No one understands America's proud military tradition more than her veterans. Men and women who've suffered some of the greatest hardships humanity is capable of inflicting upon itself, all to guard our way of life. These people are as varied as those in the melting pot they protect; so too are the ways Americans thank them for the valuable service they render for the rest of us.
Tribute bikes and coffee table books aren't new ways of commemorating the military. Far from it. Combining the two is pretty different, though, and exactly what Dana Harbaugh and Sandy Steiner did when creating their Pearl Harbor tribute motorcycle.
Veterans themselves, this was an opportunity to pay homage to their fellow servicemen and women. Dana was working on his coffee table book, Pearls of Honor: Their Duty to Remember, when he met Sandy. Sandy was at his booth at Las Vegas Bikefest when his engraving caught the author's eye. Dana loved how Sandy's shop, Chrome Fusion, mixed painting and chrome finishes-not on the same bike, but on the same part. Hence the name of his business.
You read it right. Chrome Fusion engraves parts, chromes the artwork, and has the unworked surface painted. Dana started talking to Sandy about the book and that lead to a tribute bike.
Talk lad to action. The two met again, this time at the shop, and started going over artwork.
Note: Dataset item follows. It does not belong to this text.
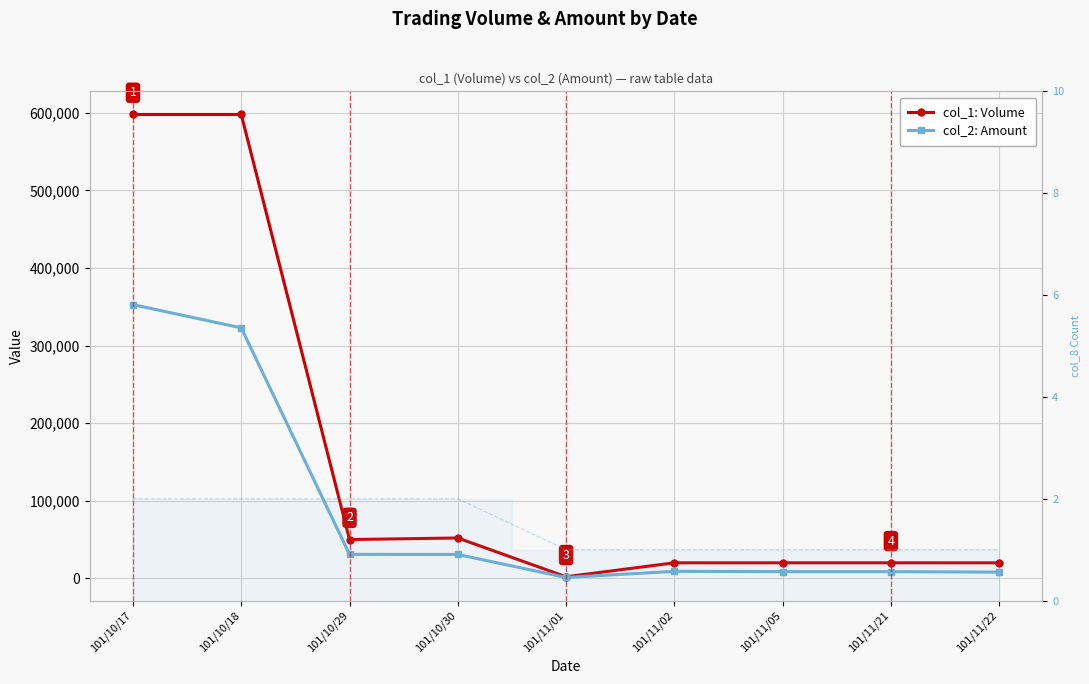

What is the difference between the second highest and minimum values in the col_8: Count series?

1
Tons and tons of artwork. If you've ever seen The History Channel, you may have gotten the idea that folks documented the tar out of World War II, and you'd be right. It took months just to get through it all! Still, they managed to narrow the field down to a mere 150 plus images, all of which found a home on the 2009 Harley-Davidson Cross Bones chosen for the project. The overall goal was to build a rolling history lesson commemorating the Pearl Harbor attack of 1941. For example, all the Pearl Harbor battleships made it onto the Harley, but the Arizona was captured in three stages-open water, bombed, and the current memorial. The dash panel also has the TCB emblem from Elvis Presley who did the concert to raise money for the memorial.
All of images were also done by hand. Detailed engraving on a motorcycle's irregular surfaces is hard work, even for a machine. Sandy elaborated: "There's some great engraving out there but we use unique practices. There are all kinds of angles to it. It's not a straight line. Some have to angle out or flair out or in; thick and thin again in one movement. If you were to take a single brush and do a tree where you had to vary the strokes in the same line, that's what it's like only we have to worry about flair and depth. We do it all day every day."
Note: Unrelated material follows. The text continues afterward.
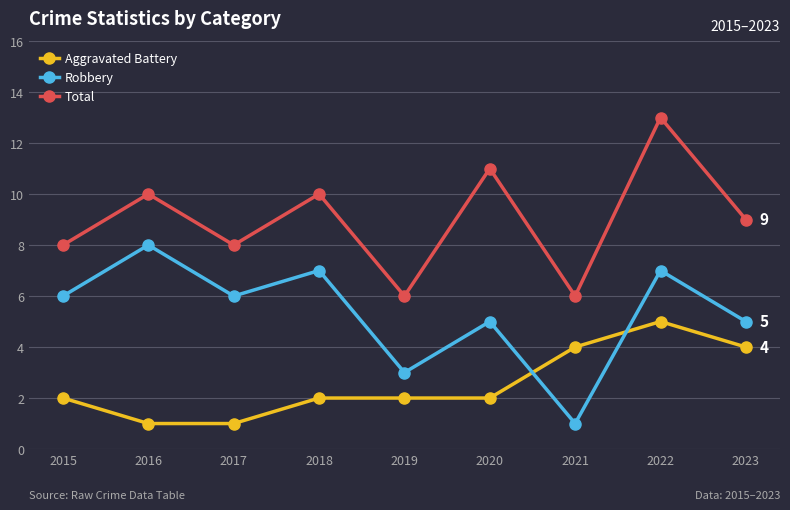

Between 2017 and 2019, which series saw the biggest shift?

Robbery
John C. Finn signs off on the Pearl Harbor Cross Bones. But what did he think when he first put eyes on it? He noticed the hula girls. And a mistake: "They've got too many clothes on," Finn said. Chrome Fusion happily corrected the error.
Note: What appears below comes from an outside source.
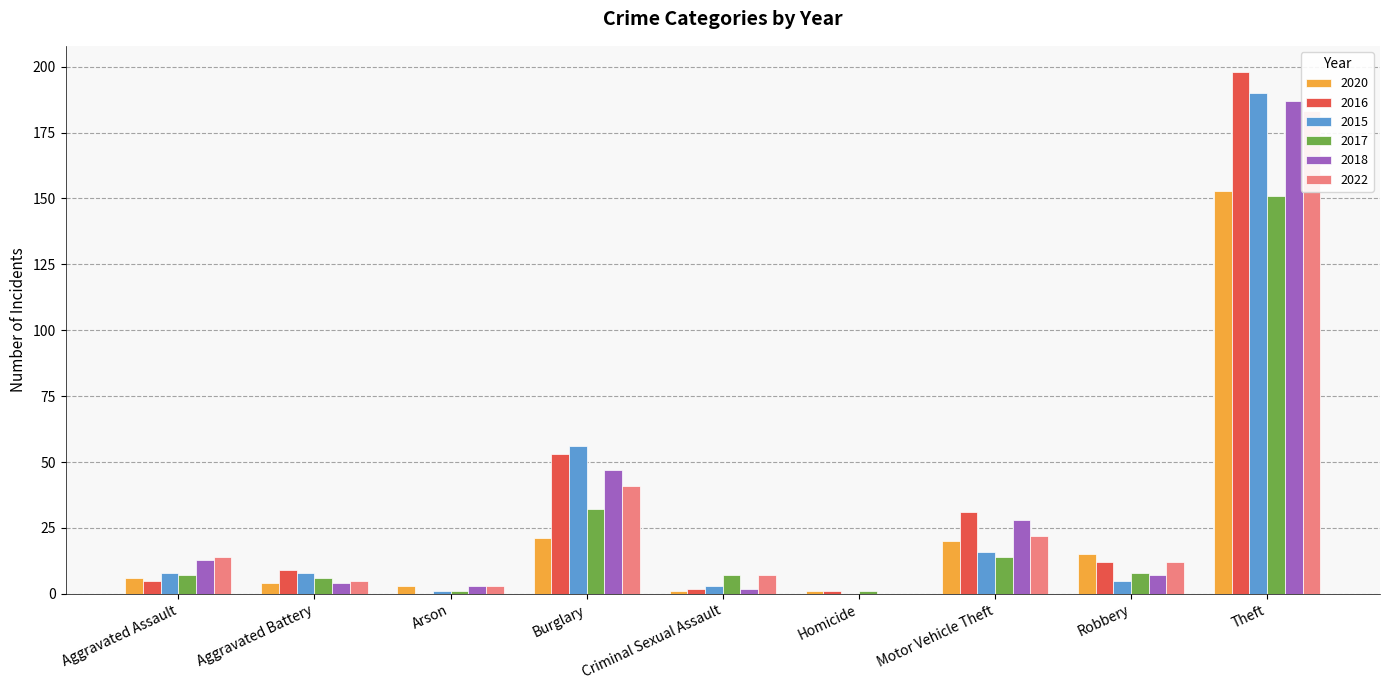

Where does the 2017 series first go above 7?

Burglary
John C. Finn signs off on the Pearl Harbor Cross Bones. But what did he think when he firs
Sandy Steiner started engraving motorcycles 15-16 years ago, when he wanted detailed work for his own bike. "I'd seen rough ones from the `60s that weren't very refined. It wasn't being done to the detailed extent we were doing it. I wanted the same detail you'd put in a watch but in lines 3 feet long," he recalled. Sandy had gobs of experience in leather craft and translated that to metal to get the level of detail he wanted. However, it was his son, Jason, who invented the process of adding chrome and paint into the mix. It's a patented process; the Steiners guard it like a state secret or a barbecue sauce recipe. They've been at it many years, first in Nashville, Tennessee, now in Las Vegas.
With the artwork chosen it was time to put money to mouth and get the job done. Chrome Fusion makes a basic layout on paper, and then transforms it for the correct perspective. Just because a picture looks good on a nice, predictable piece of paper doesn't mean it'll look as cool on a curved tank. In this case, they traced on the paper outline, and then hand drew the details for the rest. Much like an artist making any drawing.